The rest he keeps locked in a safe at his home in DeLand. "I save it for a rainy day," he said.
This find felt special. "My goal was to find the solider that it belonged to and return it."
Arrington had two clues to work with: the owner's name and the date the tag was issued, August 1943.
"I posted a picture of the dog tag on Facebook and my friend from Pennsylvania, from the VFW, contacted me," said Arrington, who posts most of his findings on Facebook. "He found out that the man had passed away but that he had lived in Daytona Beach."
Arrington searched for the phone number once associated with Pollitz so that he could return the tags to the family. When he found the landline for Pollitz, he called and a "frail sounding lady" answered.

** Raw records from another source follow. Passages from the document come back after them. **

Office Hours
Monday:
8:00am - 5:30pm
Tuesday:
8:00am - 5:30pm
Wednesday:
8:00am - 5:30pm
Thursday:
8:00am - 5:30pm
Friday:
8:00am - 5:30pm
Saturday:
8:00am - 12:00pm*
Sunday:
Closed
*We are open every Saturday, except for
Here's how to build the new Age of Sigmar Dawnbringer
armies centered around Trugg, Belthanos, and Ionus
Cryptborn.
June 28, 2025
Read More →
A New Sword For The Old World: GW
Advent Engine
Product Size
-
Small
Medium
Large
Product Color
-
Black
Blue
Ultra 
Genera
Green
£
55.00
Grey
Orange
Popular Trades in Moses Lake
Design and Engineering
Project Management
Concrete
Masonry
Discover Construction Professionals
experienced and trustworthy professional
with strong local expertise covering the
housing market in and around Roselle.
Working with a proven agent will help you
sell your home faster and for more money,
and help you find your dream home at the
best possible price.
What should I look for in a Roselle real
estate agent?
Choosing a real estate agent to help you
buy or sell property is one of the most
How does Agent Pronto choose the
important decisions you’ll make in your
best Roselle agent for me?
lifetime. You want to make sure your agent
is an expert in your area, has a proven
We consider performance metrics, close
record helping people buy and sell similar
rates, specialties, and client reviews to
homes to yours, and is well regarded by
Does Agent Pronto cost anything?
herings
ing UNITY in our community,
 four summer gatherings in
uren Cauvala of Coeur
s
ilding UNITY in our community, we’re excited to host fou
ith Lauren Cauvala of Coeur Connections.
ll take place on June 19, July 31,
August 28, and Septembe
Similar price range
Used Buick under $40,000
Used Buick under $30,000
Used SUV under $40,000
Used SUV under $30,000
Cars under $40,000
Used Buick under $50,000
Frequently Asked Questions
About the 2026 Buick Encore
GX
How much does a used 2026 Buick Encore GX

"I told him I didn't believe him," Elsie "Tiny" Pollitz said. "I thought it was another scam, and I didn't want anything to do with him."
She took his information and passed it along to her son Jeff Pollitz.
"I called him and arranged to meet," Jeff said. "It was thoroughly fascinating. My dad must have had it in his pocket when he was hanging out with his pals at the Boardwalk when he came back from the war."
The two met on a murky summer evening in June at the Daytona Beach Bandshell, just a short walk away from the spot where Arrington unearthed the tags.
"He had tears in his eyes when I handed it to him," Arrington said. "He was amazed."
Now that Elsie has her late husband's dog tag in her possession, she is glad Arrington reached out to her.
"I am happy to have it," Elsie said. Pollitz had lost the dog tag before they met in September 1946. "It was rather amazing it was under so much sand. It has been a long time."
Who was August Pollitz?
Elsie sat in a desk chair at her hard wooden dining room table, a photo of her late husband hanging on the faded green walls of the two-bedroom home they had shared since 1956.
"We dated for a real long time before we got married," Elsie recalled. "We were introduced by a friend after I graduated high school."
She pulled out an old album filled with family photos and delicately slid out a large print of her husband's military photo and set it down next to the dog tag.
"He was proud to be a Marine," she said, while pulling out a tarnished second tag her husband had held on to. "But he was also happy to get out and come home."
August Pollitz, commonly known as Ted, was born in December 1923 in his parent's Congress Avenue home in Daytona Beach.
"He was a graduate of Mainland High School and an athlete," said Elsie, who at 89 is five years younger than her husband would have been. "He was given the most outstanding athlete for the class of '43."
Elsie also attended Mainland, and though they had never met there, she said "everybody knew who he was."
Following graduation, Pollitz enlisted in the Marine Corps at 19. He spent most of the war in Guam, a small island in the western Pacific Ocean, as part of the 6th Marine Division.
In February 1946 Pollitz was sent home. He lost the tag sometime before September, when he met Elsie and left for the University of Georgia on a football scholarship. He returned after just one quarter to help care for his sick parents.
"He got a job at the post office and worked there for 37 years," Jeff said.
While living in their two-bedroom home in Daytona Beach, he and Elsie worked and raised two boys, part of what she called "just a regular life."
"He was just a regular person," she said. "We liked to go to the beach a lot."
Pollitz died in his sleep in April 2005 at 81.
"I think he would have liked that we found the dog tag," Elsie said.